I'm using latest versions of python, pandas library, pyodbc driver, MS SQL server management studio and sql alchemy.
I have the following code:
connection_string = f'DRIVER={driver};SERVER={server};DATABASE={database};ENCRYPT=yes;UID={username};PWD={password}'
connection_url = URL.create("mssql+pyodbc", query={"odbc_connect": connection_string})
engine = create_engine(connection_url)
df = pd.read_csv('some-file.csv',
sep = '|',
skiprows = [1],
on_bad_lines = 'warn',
encoding = 'latin1'
)
The CSV file has 179,098 rows, with 28 columns. Then I have the following:
df.to_sql('some-file-column',
con = engine,
if_exists = 'append',
index = False,
method = 'multi',
chunksize = 1000)
When executing this, I get:
(pyodbc.Error) ('07002', '[07002] [Microsoft][ODBC Driver 17 for SQL Server]COUNT field incorrect or syntax error (0) (SQLExecDirectW)')

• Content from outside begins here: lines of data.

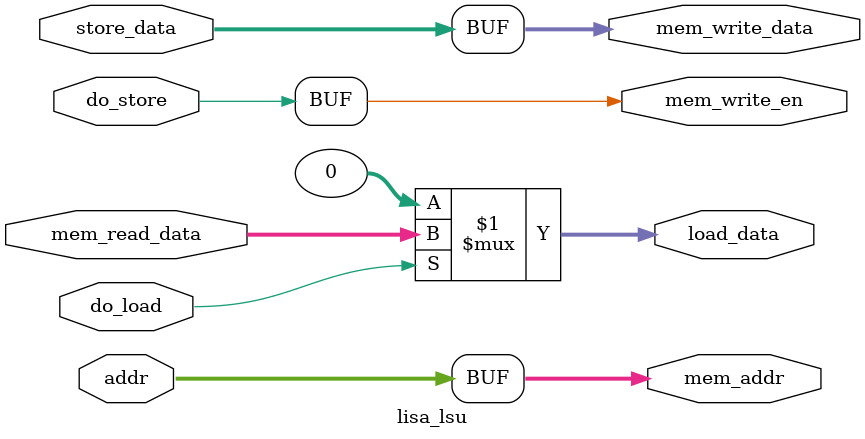
<source format=v>
`timescale 1ns/1ps

module lisa_lsu (
    input  wire        do_load,
    input  wire        do_store,
    input  wire [15:0] addr,
    input  wire [31:0] store_data,
    input  wire [31:0] mem_read_data,

    output wire [15:0] mem_addr,
    output wire        mem_write_en,
    output wire [31:0] mem_write_data,
    output wire [31:0] load_data
);
    assign mem_addr       = addr;
    assign mem_write_en   = do_store;
    assign mem_write_data = store_data;
    assign load_data      = do_load ? mem_read_data : 32'h0000_0000;
endmodule

</source>
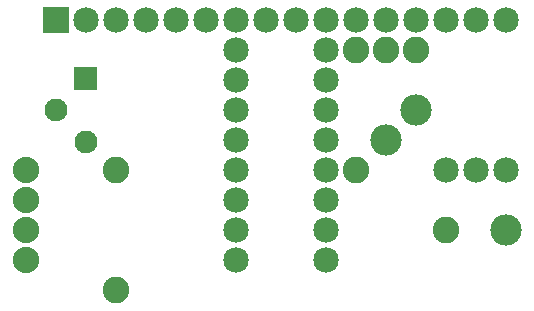
<source format=gbs>
G04 MADE WITH FRITZING*
G04 WWW.FRITZING.ORG*
G04 DOUBLE SIDED*
G04 HOLES PLATED*
G04 CONTOUR ON CENTER OF CONTOUR VECTOR*
%ASAXBY*%
%FSLAX23Y23*%
%MOIN*%
%OFA0B0*%
%SFA1.0B1.0*%
%ADD10C,0.088740*%
%ADD11C,0.104488*%
%ADD12C,0.085000*%
%ADD13C,0.076000*%
%ADD14C,0.088000*%
%ADD15R,0.085000X0.085000*%
%ADD16C,0.030000*%
%ADD17R,0.001000X0.001000*%
%LNMASK0*%
G90*
G70*
G54D10*
X1580Y395D03*
X1280Y595D03*
X1280Y995D03*
X1380Y995D03*
G54D11*
X1380Y695D03*
X1480Y795D03*
G54D10*
X1480Y995D03*
X480Y195D03*
X480Y595D03*
G54D11*
X1780Y395D03*
G54D12*
X1180Y295D03*
X880Y295D03*
X1180Y395D03*
X880Y395D03*
X1180Y495D03*
X880Y495D03*
X1180Y595D03*
X880Y595D03*
X1180Y695D03*
X880Y695D03*
X1180Y795D03*
X880Y795D03*
X1180Y895D03*
X880Y895D03*
X1180Y995D03*
X880Y995D03*
X1780Y595D03*
X1680Y595D03*
X1580Y595D03*
G54D13*
X380Y901D03*
X280Y795D03*
X380Y689D03*
X380Y901D03*
X280Y795D03*
X380Y689D03*
G54D12*
X280Y1095D03*
X380Y1095D03*
X480Y1095D03*
X580Y1095D03*
X680Y1095D03*
X780Y1095D03*
X880Y1095D03*
X980Y1095D03*
X1080Y1095D03*
X1180Y1095D03*
X1280Y1095D03*
X1380Y1095D03*
X1480Y1095D03*
X1580Y1095D03*
X1680Y1095D03*
X1780Y1095D03*
G54D14*
X180Y595D03*
X180Y495D03*
X180Y295D03*
X180Y395D03*
G54D15*
X279Y1096D03*
G54D16*
G36*
X1152Y268D02*
X1152Y323D01*
X1207Y323D01*
X1207Y268D01*
X1152Y268D01*
G37*
D02*
G54D17*
X342Y939D02*
X417Y939D01*
X342Y938D02*
X417Y938D01*
X342Y937D02*
X417Y937D01*
X342Y936D02*
X417Y936D01*
X342Y935D02*
X417Y935D01*
X342Y934D02*
X417Y934D01*
X342Y933D02*
X417Y933D01*
X342Y932D02*
X417Y932D01*
X342Y931D02*
X417Y931D01*
X342Y930D02*
X417Y930D01*
X342Y929D02*
X417Y929D01*
X342Y928D02*
X417Y928D01*
X342Y927D02*
X417Y927D01*
X342Y926D02*
X417Y926D01*
X342Y925D02*
X417Y925D01*
X342Y924D02*
X417Y924D01*
X342Y923D02*
X417Y923D01*
X342Y922D02*
X417Y922D01*
X342Y921D02*
X417Y921D01*
X342Y920D02*
X417Y920D01*
X342Y919D02*
X417Y919D01*
X342Y918D02*
X417Y918D01*
X342Y917D02*
X417Y917D01*
X342Y916D02*
X417Y916D01*
X342Y915D02*
X417Y915D01*
X342Y914D02*
X417Y914D01*
X342Y913D02*
X417Y913D01*
X342Y912D02*
X417Y912D01*
X342Y911D02*
X417Y911D01*
X342Y910D02*
X375Y910D01*
X384Y910D02*
X417Y910D01*
X342Y909D02*
X373Y909D01*
X385Y909D02*
X417Y909D01*
X342Y908D02*
X372Y908D01*
X387Y908D02*
X417Y908D01*
X342Y907D02*
X371Y907D01*
X387Y907D02*
X417Y907D01*
X342Y906D02*
X371Y906D01*
X388Y906D02*
X417Y906D01*
X342Y905D02*
X370Y905D01*
X389Y905D02*
X417Y905D01*
X342Y904D02*
X370Y904D01*
X389Y904D02*
X417Y904D01*
X342Y903D02*
X369Y903D01*
X389Y903D02*
X417Y903D01*
X342Y902D02*
X369Y902D01*
X389Y902D02*
X417Y902D01*
X342Y901D02*
X369Y901D01*
X389Y901D02*
X417Y901D01*
X342Y900D02*
X369Y900D01*
X389Y900D02*
X417Y900D01*
X342Y899D02*
X370Y899D01*
X389Y899D02*
X417Y899D01*
X342Y898D02*
X370Y898D01*
X389Y898D02*
X417Y898D01*
X342Y897D02*
X370Y897D01*
X388Y897D02*
X417Y897D01*
X342Y896D02*
X371Y896D01*
X388Y896D02*
X417Y896D01*
X342Y895D02*
X372Y895D01*
X387Y895D02*
X417Y895D01*
X342Y894D02*
X373Y894D01*
X386Y894D02*
X417Y894D01*
X342Y893D02*
X374Y893D01*
X384Y893D02*
X417Y893D01*
X342Y892D02*
X377Y892D01*
X382Y892D02*
X417Y892D01*
X342Y891D02*
X417Y891D01*
X342Y890D02*
X417Y890D01*
X342Y889D02*
X417Y889D01*
X342Y888D02*
X417Y888D01*
X342Y887D02*
X417Y887D01*
X342Y886D02*
X417Y886D01*
X342Y885D02*
X417Y885D01*
X342Y884D02*
X417Y884D01*
X342Y883D02*
X417Y883D01*
X342Y882D02*
X417Y882D01*
X342Y881D02*
X417Y881D01*
X342Y880D02*
X417Y880D01*
X342Y879D02*
X417Y879D01*
X342Y878D02*
X417Y878D01*
X342Y877D02*
X417Y877D01*
X342Y876D02*
X417Y876D01*
X342Y875D02*
X417Y875D01*
X342Y874D02*
X417Y874D01*
X342Y873D02*
X417Y873D01*
X342Y872D02*
X417Y872D01*
X342Y871D02*
X417Y871D01*
X342Y870D02*
X417Y870D01*
X342Y869D02*
X417Y869D01*
X342Y868D02*
X417Y868D01*
X342Y867D02*
X417Y867D01*
X342Y866D02*
X417Y866D01*
X342Y865D02*
X417Y865D01*
X342Y864D02*
X417Y864D01*
D02*
G04 End of Mask0*
M02*
</source>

If I delete "chunksize" (i.e, allowing all records to be loaded at the same time) from the parameters, I get the following error:
(pyodbc.ProgrammingError) ('The SQL contains -31528 parameter markers, but 5014744 parameters were supplied', 'HY000')
I get the same error but with different "parameter markers" and "parameters supplied" depending on if I add "chunksize" back and the number I use for the chunks.
More importantly, when not using "method = 'multi'", the database loads perfectly fine, to the last record. Granted, it does so but very slowly, which makes it unusable. Also, it loads fine when I limit the dataframe rows from the CSV using "nrows = 100", for example, but beyond that, it throws an error.
As an alternative, I have tried using just pyodbc:
cursor.fast_executemany = True
cursor.executemany("insertion_string_goes_here", df.values.tolist())
which works perfectly fine.
Help? I haven't found any answer to this issue as to why it happens. I need some of the functionality of sql alchemy (executing .sql scripts with python, which pyodbc doesn't allow AFAIK). That's why I don't simply just stay with pyodbc.